I find it kind of frightening and exhilarating at the same time. I expressly do believe in extra-terrestrial life. I think any rational person actually would. The idea that there’s water on other planets is indicative that there’s life, but secondly, of course, it’s the microbes and germs it contains that really worry me. I saw a film a few months ago on television, and the monster in it had come from water that was found on another planet, and it was sort of like this gigantic bowel syndrome. And there was this great piece of intestine that would roll around squashing entire cities. I guess that we really must be careful of the interplanetary bowel syndrome. I don’t think any of us are prepared for that. I think it’s the nature of the germ and microbe invasion that’s more scary than the idea of actual beings, in a way. Because I think it will be something that we have no control of whatsoever. So, God forbid if they ever start bringing the water back, don’t drink the water from Mars. That would be even worse than Akron or London tap water.

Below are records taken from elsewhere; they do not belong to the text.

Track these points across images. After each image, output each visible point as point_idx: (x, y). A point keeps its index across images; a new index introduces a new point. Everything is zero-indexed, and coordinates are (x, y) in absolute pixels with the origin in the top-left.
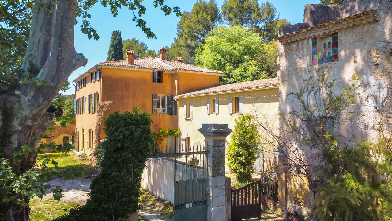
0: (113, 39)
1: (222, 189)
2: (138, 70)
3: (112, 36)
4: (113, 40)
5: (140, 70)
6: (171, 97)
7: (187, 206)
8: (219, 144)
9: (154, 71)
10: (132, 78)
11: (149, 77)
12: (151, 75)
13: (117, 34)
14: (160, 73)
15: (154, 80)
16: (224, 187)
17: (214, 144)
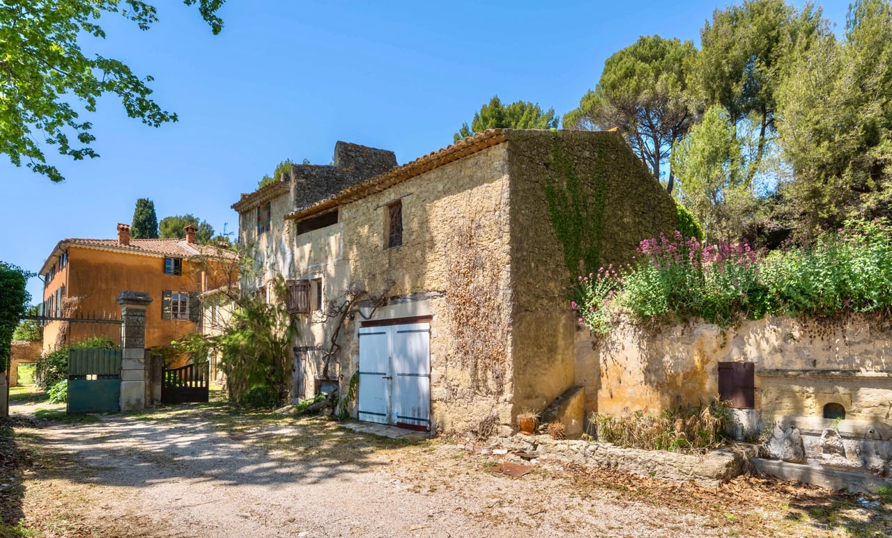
0: (139, 213)
1: (140, 362)
2: (136, 253)
3: (136, 207)
4: (137, 214)
5: (140, 254)
6: (193, 296)
7: (89, 377)
8: (135, 314)
9: (165, 256)
10: (125, 265)
11: (157, 265)
12: (161, 261)
13: (145, 205)
14: (178, 262)
15: (165, 270)
16: (143, 361)
17: (127, 313)
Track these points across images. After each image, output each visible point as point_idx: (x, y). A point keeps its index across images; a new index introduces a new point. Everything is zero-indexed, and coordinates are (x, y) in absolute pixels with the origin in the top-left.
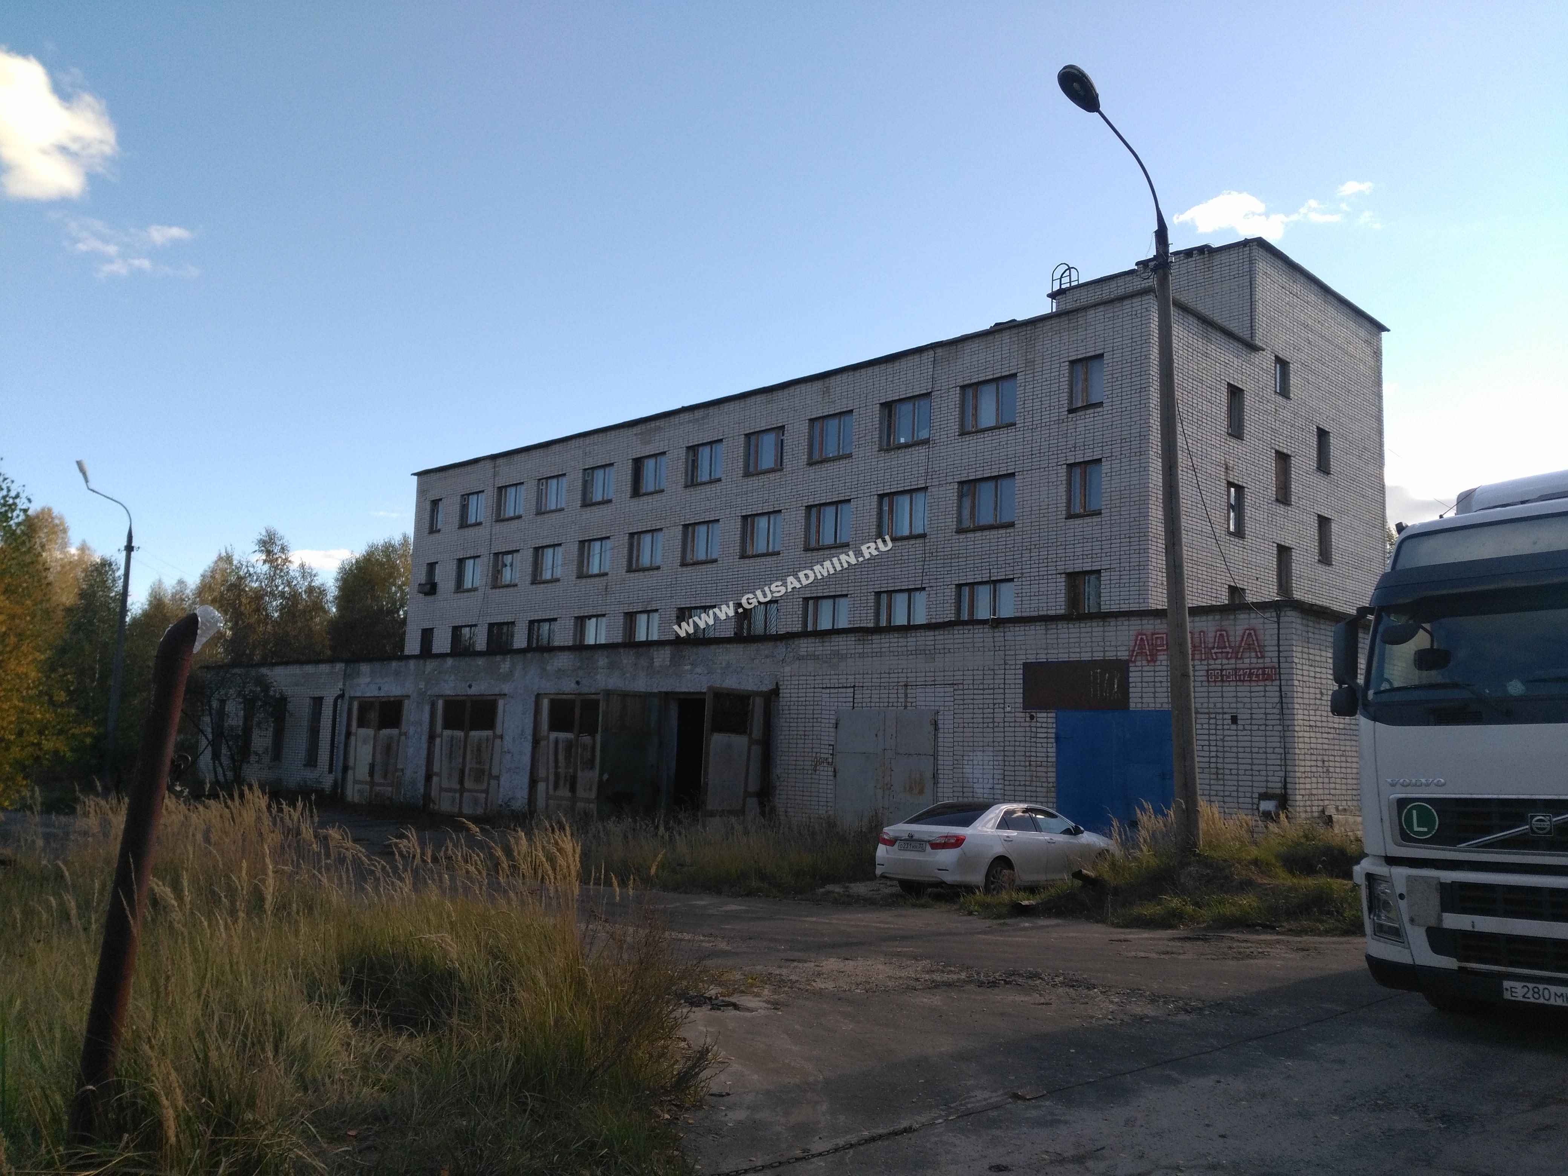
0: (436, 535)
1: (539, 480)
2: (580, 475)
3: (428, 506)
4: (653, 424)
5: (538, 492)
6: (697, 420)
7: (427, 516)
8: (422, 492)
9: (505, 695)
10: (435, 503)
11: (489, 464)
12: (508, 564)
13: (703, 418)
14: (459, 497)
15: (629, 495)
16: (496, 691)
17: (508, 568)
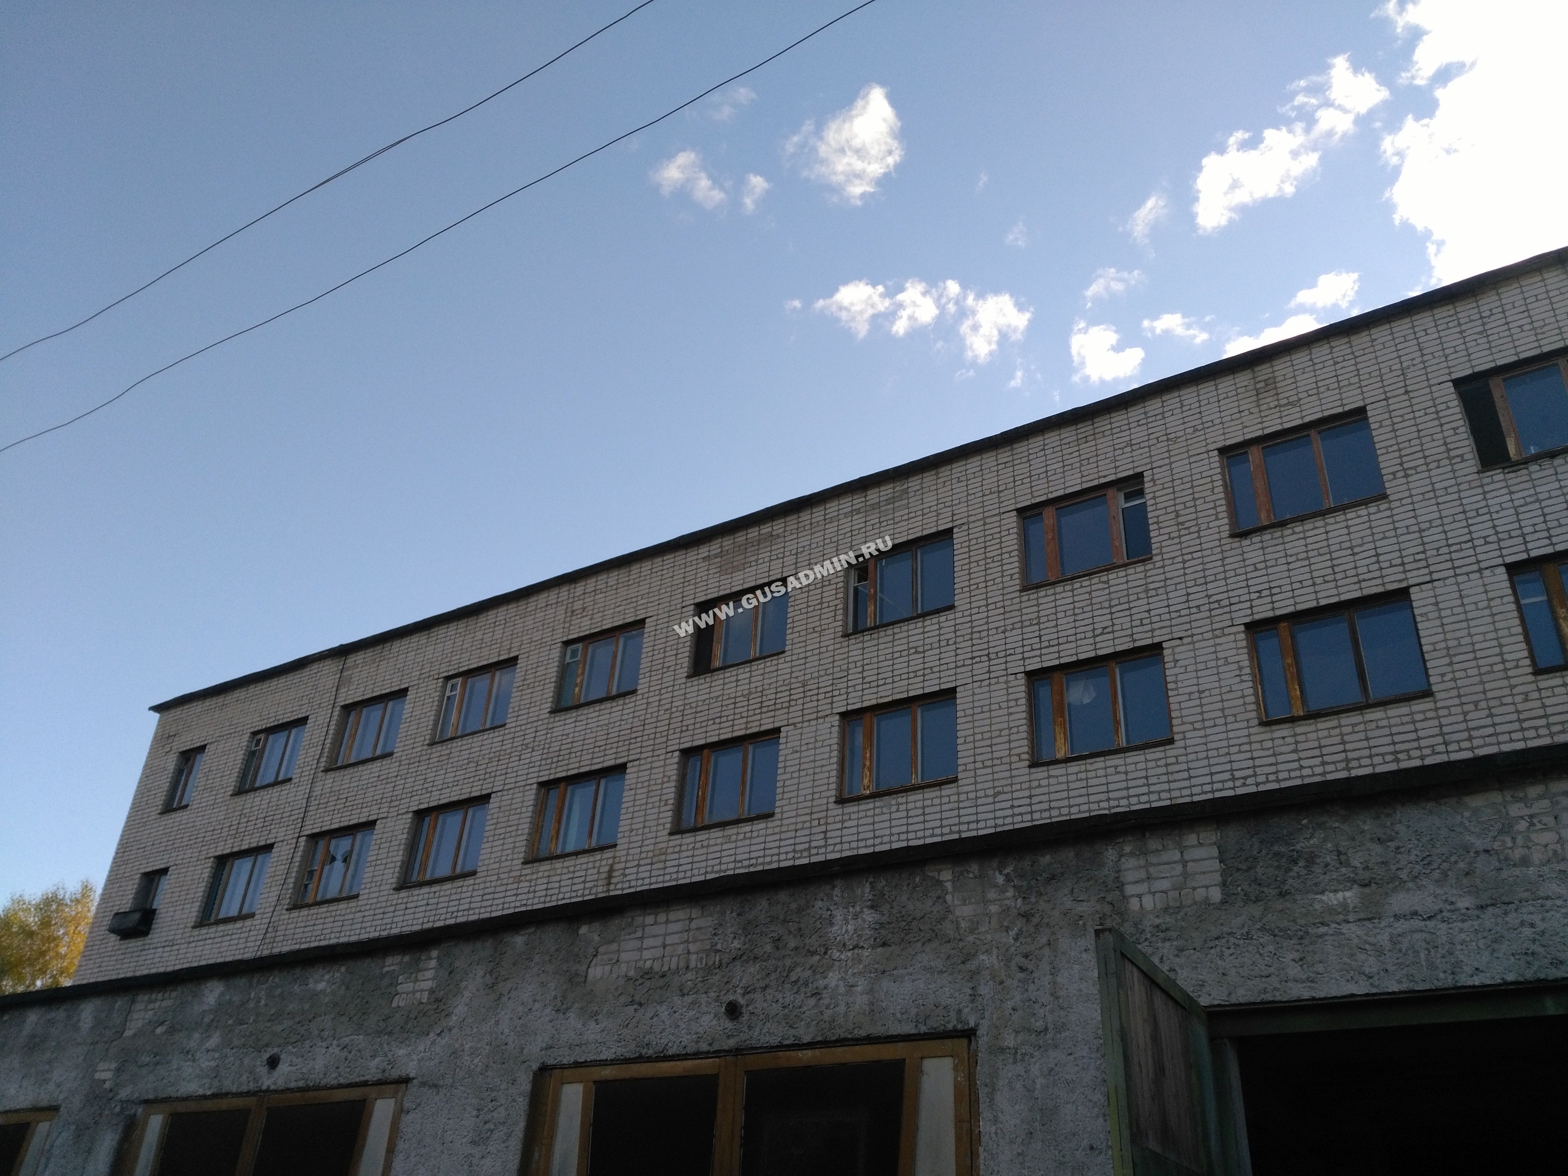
0: (177, 816)
1: (448, 678)
2: (556, 653)
3: (171, 763)
4: (753, 533)
5: (441, 702)
6: (874, 507)
7: (164, 783)
8: (162, 739)
9: (406, 1081)
10: (189, 757)
11: (330, 667)
12: (339, 857)
13: (892, 500)
14: (246, 737)
15: (683, 672)
16: (372, 1069)
17: (339, 865)
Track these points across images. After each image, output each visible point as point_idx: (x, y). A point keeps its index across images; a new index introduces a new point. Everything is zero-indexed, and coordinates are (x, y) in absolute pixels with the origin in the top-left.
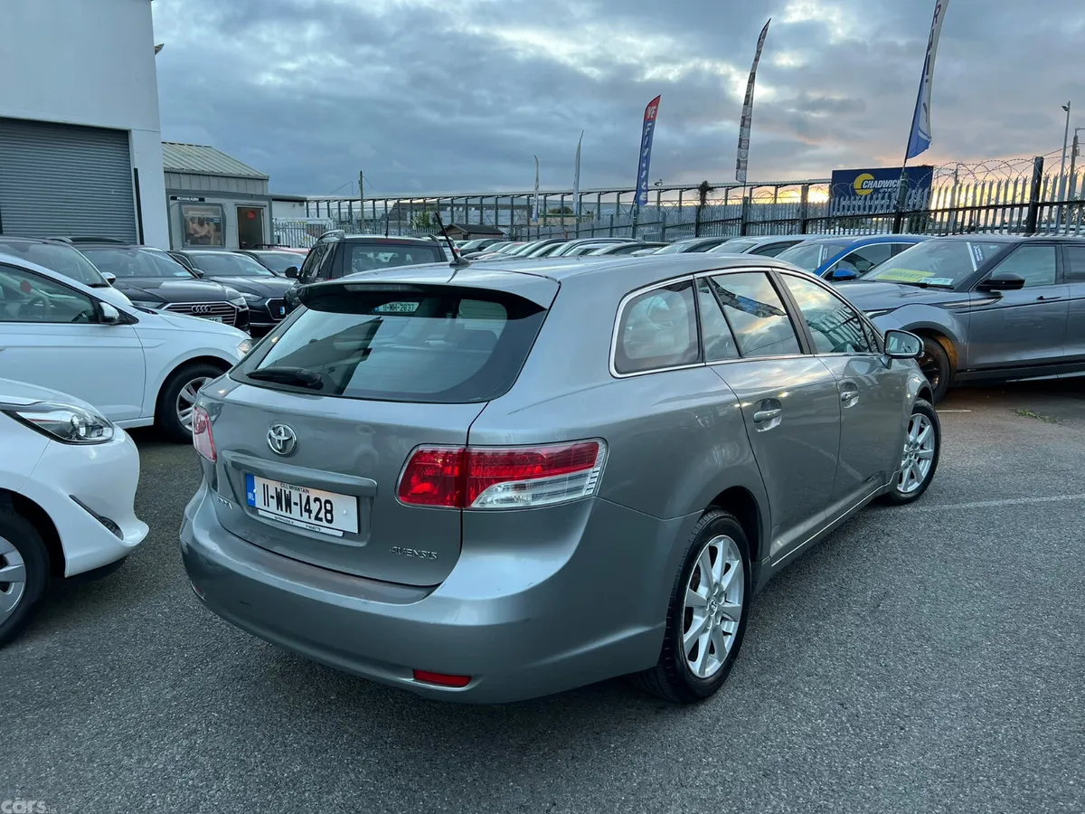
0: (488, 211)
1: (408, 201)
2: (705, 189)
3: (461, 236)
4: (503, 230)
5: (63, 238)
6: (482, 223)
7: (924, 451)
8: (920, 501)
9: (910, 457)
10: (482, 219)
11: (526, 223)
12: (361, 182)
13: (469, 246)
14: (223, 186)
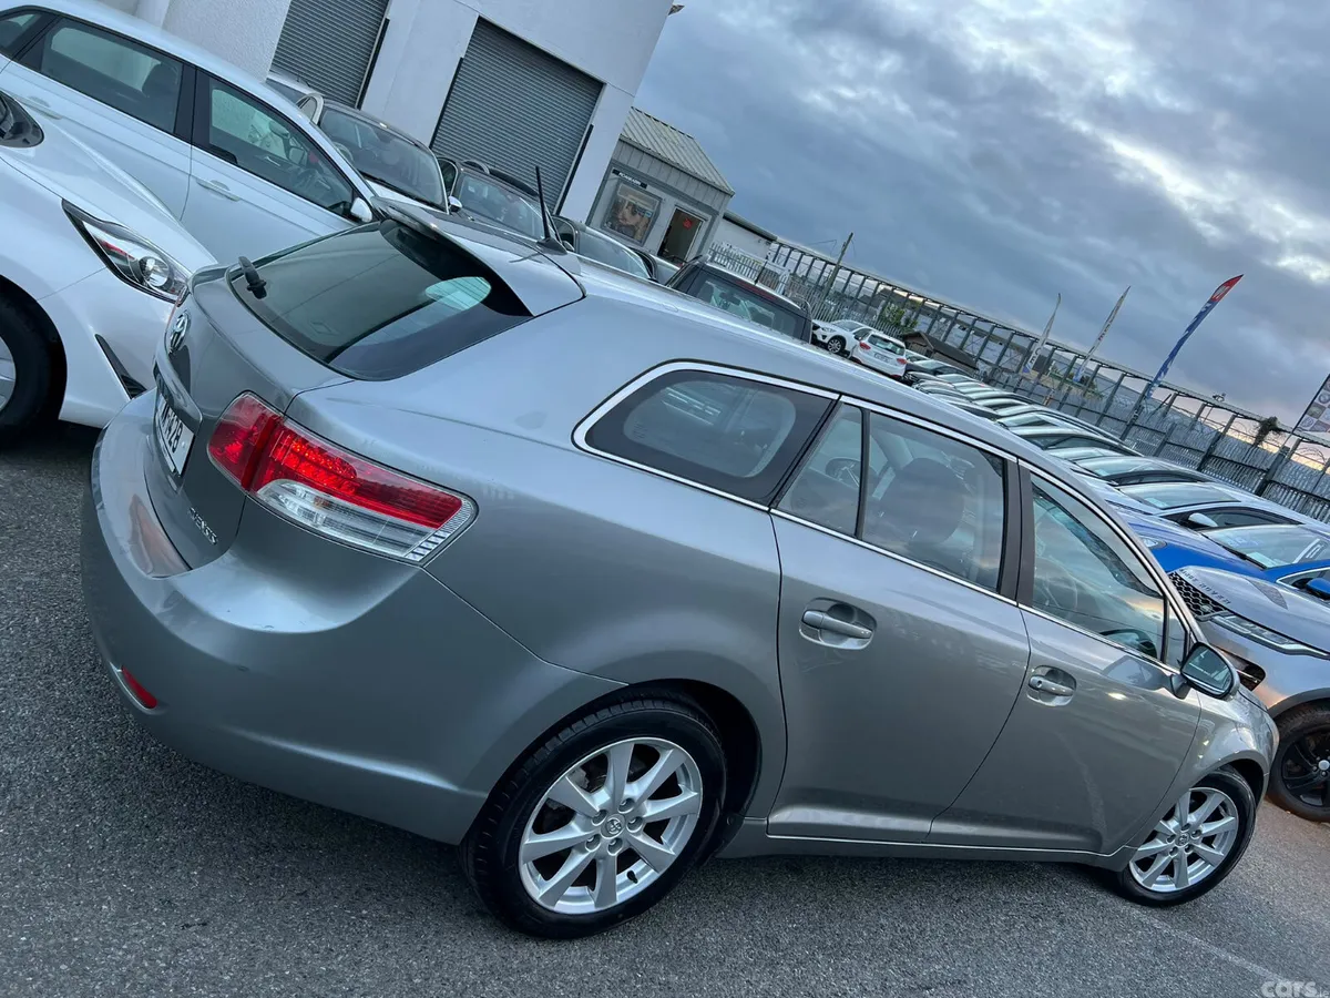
0: (976, 338)
1: (905, 294)
2: (1269, 426)
3: (925, 350)
4: (980, 365)
5: (483, 165)
6: (961, 348)
7: (1207, 849)
8: (1165, 913)
9: (1179, 843)
10: (963, 343)
11: (1014, 368)
12: (845, 246)
13: (927, 364)
14: (673, 180)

What do you like to do when you’re not working?
Free time is a strange thing. That’s the time that you live for forgetting – your prize for doing all the work is free time. And I’m almost tempted to say, fortunately, no, I don’t have any free time. Because I just find that I’ve always got something to do, and even if I haven’t, I’ll make something to do. If I haven’t got something to do then I’ll do something like pick up every film that Fran?ois Roland Truffaut made and watch them all in a row for about a week. Let’s see the entire span in chronological order. I’ll create a little project for myself if I’ve got time to kill.
You have homes in many places and your music appeals to fans across the globe. Do you see yourself as a man or the world or the man who sold the world?
I see myself as one of the homeless, in as much as I don’t really feel the need for a home base. My definition of home for me, is being within my family and friends, and that, to me, is quite shelter enough. I feel very comfortable wherever I go. I find a pleasure in every society. There’s always some attribute that I find really interesting or commendable. I tend to look for the positive wherever I go and I tend to enjoy other cultures a lot. I love interaction between other cultures. The stranger the culture, the more at home I tend to feel.
What’s your favorite place to visit?
I’ve had quite a long relationship with Indonesia. I feel really responsive to it. I don’t know why, but I feel like I have a second home in Java. I don’t find it mysterious. I think I’m overwhelmed by North Bali, where the duality of their religion is so much a part of their lives. I think it’s an incredible way of living where it’s not just lip service to the idea of creation. Every single day is recognized and praised for being a gift. And it’s something that we in the West could certainly benefit from understanding, that we’re not to fritter all this away. These lives are very important.